Transcript
Transcript for John Loveless autobiographical sketch, 1859
. . . and in company with the Saints of God, seek a new home in the unknown regions of a new desert country.
The night before crossing the [Missouri] river we experienced the most severe hail-storm I had ever witnessed; the suffering from cold and exposure tongue or pen cannot describe. But what can not the Saints of God endure while in the discharge of their duties.
On the 24th. I was taken sick with inflamation of the lungs and was near unto death; the brethren, notwithstanding they had administered to me thought that my labors were over and while collected a number of them in a body around my tent conversed about my being consumed by the wolves. I heard them and made up my mind that I would be buried six feet deep in order to cheat the ravenous wolves of their prey. I called to Brother Norton to make known to him my wishes, but could not make him hear. My wife came in and I told her what I wanted. She began crying and said that she could not get along without me and that I must not die. I studied a moment and then told her that I would not. I immediately began to recover and four days later was driving my team. How plain was the power and mercy of God manifested unto me.
On arriving near the Elk Horn River we found a perfect sea of water. This year, 1851, almost the entire country was flooded with water; consequently, we had to go around the Elk Horn River and explore an entirely new route, traveling North so far that we got into the Bluffs and hills of deep sand, Sage Brush, Greasewood.

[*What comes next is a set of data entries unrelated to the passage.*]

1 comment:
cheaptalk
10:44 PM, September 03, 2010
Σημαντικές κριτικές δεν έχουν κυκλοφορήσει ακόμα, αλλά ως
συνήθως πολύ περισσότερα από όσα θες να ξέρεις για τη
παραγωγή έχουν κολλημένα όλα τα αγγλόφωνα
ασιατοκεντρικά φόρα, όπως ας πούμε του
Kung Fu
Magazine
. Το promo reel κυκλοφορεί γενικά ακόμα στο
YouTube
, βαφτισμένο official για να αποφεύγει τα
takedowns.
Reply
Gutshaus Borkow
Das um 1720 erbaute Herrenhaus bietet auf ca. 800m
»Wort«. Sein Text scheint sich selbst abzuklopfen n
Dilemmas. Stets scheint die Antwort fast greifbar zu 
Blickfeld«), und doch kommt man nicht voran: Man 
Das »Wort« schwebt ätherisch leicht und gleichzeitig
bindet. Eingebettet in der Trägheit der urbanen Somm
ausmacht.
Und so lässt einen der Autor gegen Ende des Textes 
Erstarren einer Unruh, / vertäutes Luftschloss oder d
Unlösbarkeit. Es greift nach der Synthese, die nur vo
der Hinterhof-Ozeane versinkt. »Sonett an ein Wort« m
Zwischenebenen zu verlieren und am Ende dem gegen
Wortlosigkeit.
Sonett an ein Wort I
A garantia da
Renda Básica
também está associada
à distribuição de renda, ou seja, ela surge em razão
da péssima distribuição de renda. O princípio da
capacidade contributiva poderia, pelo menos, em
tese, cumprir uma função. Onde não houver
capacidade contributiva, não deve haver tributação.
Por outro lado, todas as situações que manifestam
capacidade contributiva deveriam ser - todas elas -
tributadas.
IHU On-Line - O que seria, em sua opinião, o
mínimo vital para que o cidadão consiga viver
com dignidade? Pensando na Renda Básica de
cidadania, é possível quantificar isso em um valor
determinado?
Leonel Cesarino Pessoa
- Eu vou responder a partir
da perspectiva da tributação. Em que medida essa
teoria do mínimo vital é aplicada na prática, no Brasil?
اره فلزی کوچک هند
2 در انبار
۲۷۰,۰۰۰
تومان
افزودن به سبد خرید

But our most serious difficulties were in encountering enormous herds of wild Buffalo. It seemed sometimes as if the whole face of the country was, covered with them. We had to send men ahead to disperse them in order that we might drive through with our teams. We succeeded in doing so without serious accident and after traveling as near as we could judge about three hundred miles, we again struck the road about one hundred eighty miles from where we had left it about two months after having done so, we continued our journey for Great Salt Lake City, blessed in every undertaking and good spirit prevailing all of the time. All enjoyed good health, met with no losses of consequence and on the fifteenth day of September, 1851, we arrived in Salt Lake City.